Selected excerpt
BEGIN

On further reflection, the combination of the two conclusions is less surprising. Many non-philosophical questions that are not about thought or language cannot be resolved without inquiry into thought or language. Suppose that a court of law must decide whether Smith killed Jones. The question is not who said or thought what. Nevertheless, the crucial arguments may be over whether to trust the witnesses’ testimony. How is what they say now related to what they think now or thought then? How is what they think now or thought then related to what actually happened? Are they lying or sincere? Are their memories confused or clear? Those are questions about their thought and speech. They hold the key to whether Smith killed Jones, even though that question is not about thought about language.12 Of course, the questions about the thought or talk are not about it in isolation from what it is thought or talk about: they are relevant because they concern the relation between the thought or talk and what it is about.
The court must decide the issue on the evidence before it. In a criminal case, does the evidence put it beyond reasonable doubt that Smith killed Jones? In a civil case, does the evidence make it more probable than not? If the court is really deciding a question about testimonial evidence, that is already a question about talk.13 But the question about the evidence arises in virtue of its bearing on the primary question, whether Smith killed Jones. Indeed, the question about the evidence is exactly a question about its bearing on the primary question. So the point stands.
Historians are often in a similar position. They want to know what happened. The way to achieve that is largely by considering documents, linguistic accounts of what happened – not in isolation, but in relation to what they represent. Most obviously, historians want to know whether the documents accurately represent what happened, but to answer that question they must in turn ask about their provenance: who produced them, when and why? Thus the history of the events of primary interest requires a history of thought and talk about those events. Those histories typically overlap, for thought or talk about some part of a complex human event is often another part of the same complex event.

END

Aim of the task
Write the next part of the passage on testimony, evidence and historical documents, picking up after its final sentence. Nothing in the listing is needed here.

Data extract
BEGIN

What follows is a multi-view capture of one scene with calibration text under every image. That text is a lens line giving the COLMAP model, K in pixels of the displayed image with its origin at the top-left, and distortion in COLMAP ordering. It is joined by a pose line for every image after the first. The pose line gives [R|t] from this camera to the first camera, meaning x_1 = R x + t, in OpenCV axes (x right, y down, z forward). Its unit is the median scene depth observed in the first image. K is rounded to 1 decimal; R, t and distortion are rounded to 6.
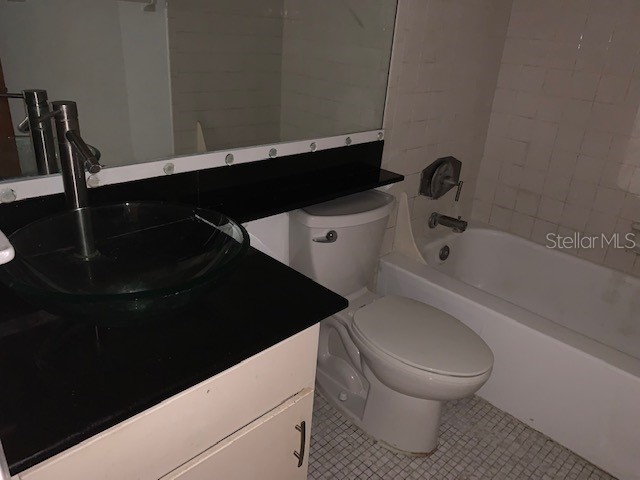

END

Answer section
Something analogous occurs in the methodology of the natural sciences. We wish to know the value of some physical quantity. We must devise apparatus to measure it. We may find ourselves in disputes over the functioning of different devices. Although the primary question was not about those measuring devices, we cannot answer it adequately without considering them. We need a theory about the relation between the value of the quantity and the representations of it we record when we use our instruments. The scientific investigation of the physical quantity widens to include the scientific investigation of its interaction with our experimental equipment. After all, our apparatus is part of the same natural world as the primary topic of our inquiry.
These analogies make it less surprising that when we try to answer the original question, which is not a question about thought or language, our main task is to adjudicate between rival theories of vague thought and language. A theory of vagueness validates some deduction that concludes with an answer to the original question. That deduction uses but does not mention vague thought or language. It is formulated at the logical level, like the original question itself, not at the metalogical level. But discursively to justify trusting that deduction, rather than one that reaches another conclusion by other rules, one must assess the rival theories of vagueness.
That theories of vagueness conflict in their answers to the original question shows that they are not confined to claims about thought and talk. Theories such as epistemicism and supervaluationism which employ classical logic have ‘Mars was always either dry or not dry’ as a theorem, once they are formulated in a suitably expressive language. To reiterate, that theorem is not about thought or talk.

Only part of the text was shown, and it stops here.